In this study, manual correction by human graders was performed on the automatic segmentation results of a deep learning model. Preliminary timing analysis revealed that the average times (SD) of two graders to examine and correct DLM segmentations of EZ and pRPE were 4.10 (2.04) minutes for a low-density (31-line) volume scan and 9.33 (1.76) minutes for a high-density (121-line) volume scan, suggesting that DL segmentation with manual correction can potentially be more efficient than traditional manual grading. On the other hand, the DL with manual correction segmentation method could be different from the conventional gold standard of manual grading. It has been demonstrated in our previous study, employing the same DLM as the one in this study, that there was a close agreement between the DLM only and the manual grading by a reading center for the EZ area measurements. Bland–Altman analyses showed similar findings for EZ area measurements in two studies, with a CoR of 1.83 mm2 from this study compared to 1.62 mm2 from the previous study. In addition, the performance comparison between the DLM only and the DLM with manual correction of human graders was comparable to that between two human graders. The manual correction method in this study may be different from the conventional method of human grading, and additional studies are needed to compare OS metrics measurement by the DLM and by different human grading methods, including the traditional manual segmentation approaches, to establish DLMs with manual correction as a potential new gold standard.

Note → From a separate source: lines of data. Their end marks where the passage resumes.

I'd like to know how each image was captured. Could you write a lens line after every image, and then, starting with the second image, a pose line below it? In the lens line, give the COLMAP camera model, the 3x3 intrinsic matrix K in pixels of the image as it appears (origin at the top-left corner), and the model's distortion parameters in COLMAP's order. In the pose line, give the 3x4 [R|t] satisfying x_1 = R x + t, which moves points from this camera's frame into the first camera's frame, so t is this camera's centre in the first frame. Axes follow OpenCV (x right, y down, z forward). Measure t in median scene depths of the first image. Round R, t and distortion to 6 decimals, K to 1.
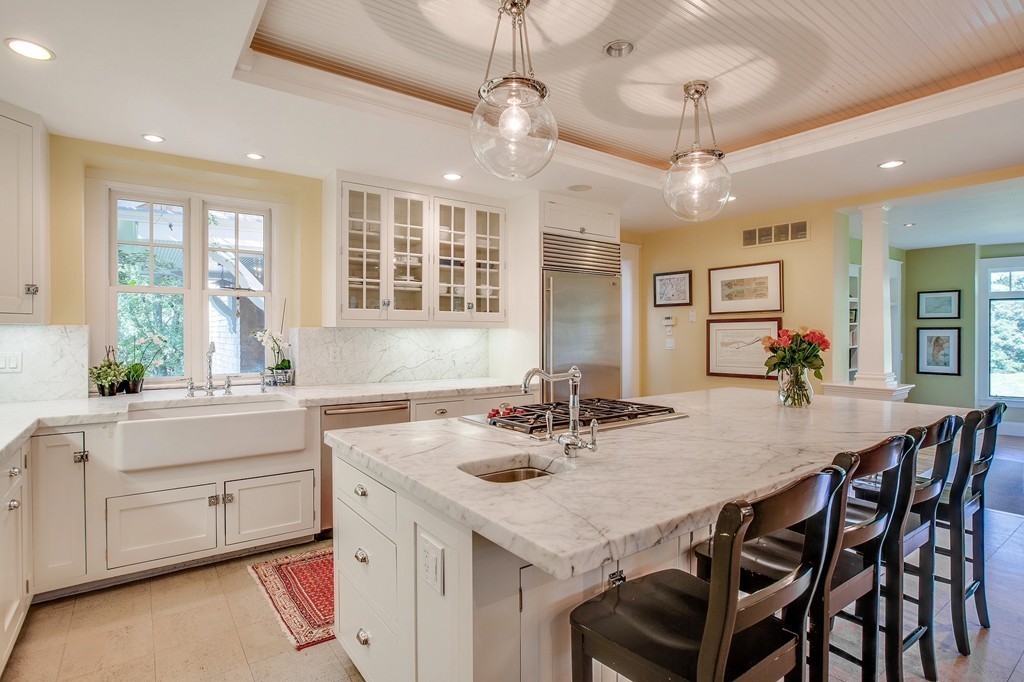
lens RADIAL K [[512.6, 0, 510.4], [0, 512.6, 338.1], [0, 0, 1]] dist [-0.054624, 0.024216]
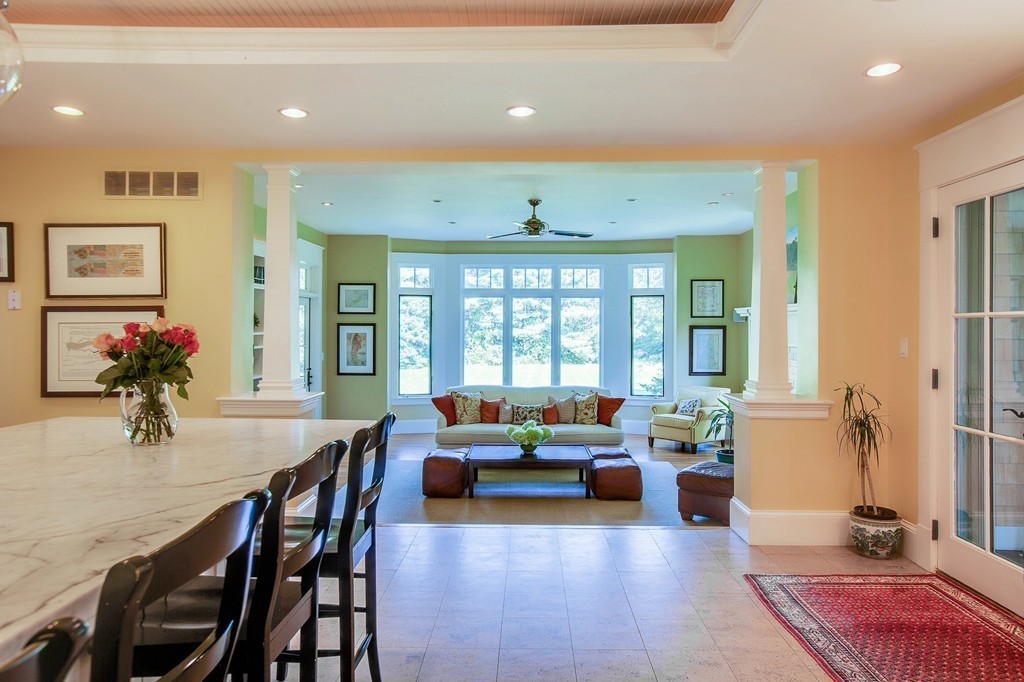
lens RADIAL K [[666.1, 0, 512.0], [0, 666.1, 341.0], [0, 0, 1]] dist [-0.092502, 0.000337]
pose [[0.602024, -0.008021, 0.798437, 0.118772], [0.000455, 0.999953, 0.009702, -0.001639], [-0.798478, -0.005478, 0.602000, 0.088275]]
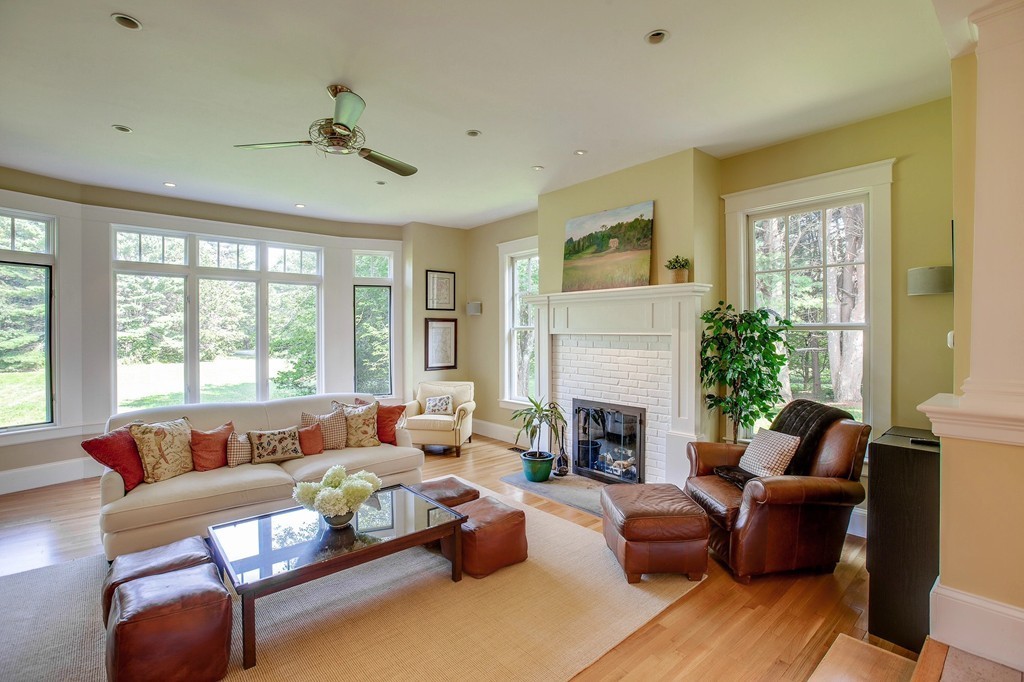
lens RADIAL K [[468.2, 0, 509.6], [0, 468.2, 337.8], [0, 0, 1]] dist [-0.048129, 0.014663]
pose [[-0.083586, -0.006628, 0.996479, 0.716970], [0.009002, 0.999932, 0.007406, 0.021565], [-0.996460, 0.009589, -0.083520, 0.777864]]
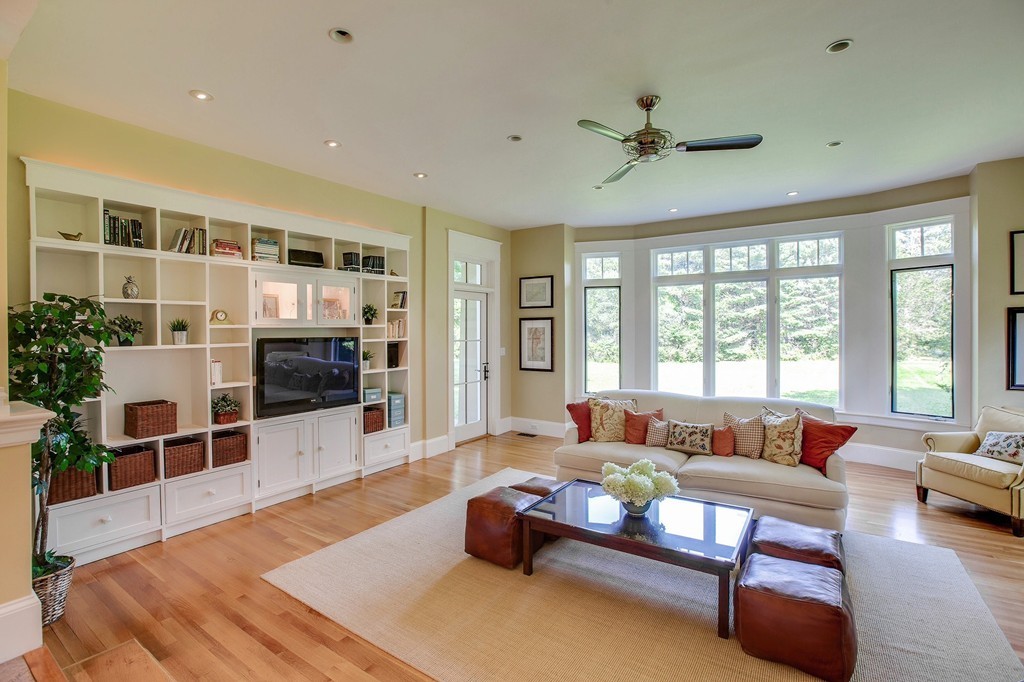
lens RADIAL K [[468.2, 0, 509.6], [0, 468.2, 337.8], [0, 0, 1]] dist [-0.048129, 0.014663]
pose [[0.940137, -0.005628, 0.340751, 0.946228], [0.005137, 0.999984, 0.002342, 0.021654], [-0.340759, -0.000451, 0.940151, 0.416886]]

However, our results suggest that automatic OS metric measurements by DLM are comparable to those obtained by manual grading.
The comparison of the performance between human graders as well as between individual graders and the DLM revealed that intergrader variability as determined by CoR was higher than that for the DLM versus grader 1 for OS thickness measurement and to some degree for EZ area measurement, whereas intergrader variability was smaller than that between the DLM versus grader 2. It is worth pointing out that grader 2 was one of the main contributors to the generation of the training data (the ground truth) for the DLM, but grader 1 had no input to the training data for the DLM. Nevertheless, it appears that grader 1 and the DLM are closer to each other than grader 2 and the DLM. These results suggest that intragrader variability, as well as intergrader variability, may contribute to the difference between individual graders and the DLM. Because the DLM was trained with the data generated from human graders with intra- and intergrader variability, it may reflect an “average” performance of graders.
In summary, the results from this study provide evidence to support using OS volume and EZ area as biomarkers to assess the progression of XLRP and as the outcome measures to evaluate treatment effects in clinical trials. Because the primary outcome measure of RP clinical trials is vision, it is also important to demonstrate the relationship between OS metrics and visual function, such as visual field sensitivity. Our preliminary results have shown that mean visual field sensitivity had much higher correlation coefficients with EZ area (
r = 0.84) and OS volume (
r = 0.84) than OS thickness (
r = 0.45) in RP.
36 Given that their progression rates are dependent on their baseline values, the baseline values of OS metrics should be considered in the design and statistical analysis of future clinical trials for XLRP. Our results also suggest that DL may provide effective tools to significantly reduce the burden of human graders when analyzing OCT scan images and to facilitate the study of structure and function relationships,
36 in addition to the use of DL to assess disease progression, particularly with respect to future treatment trials for RP in general and XLRP in particular.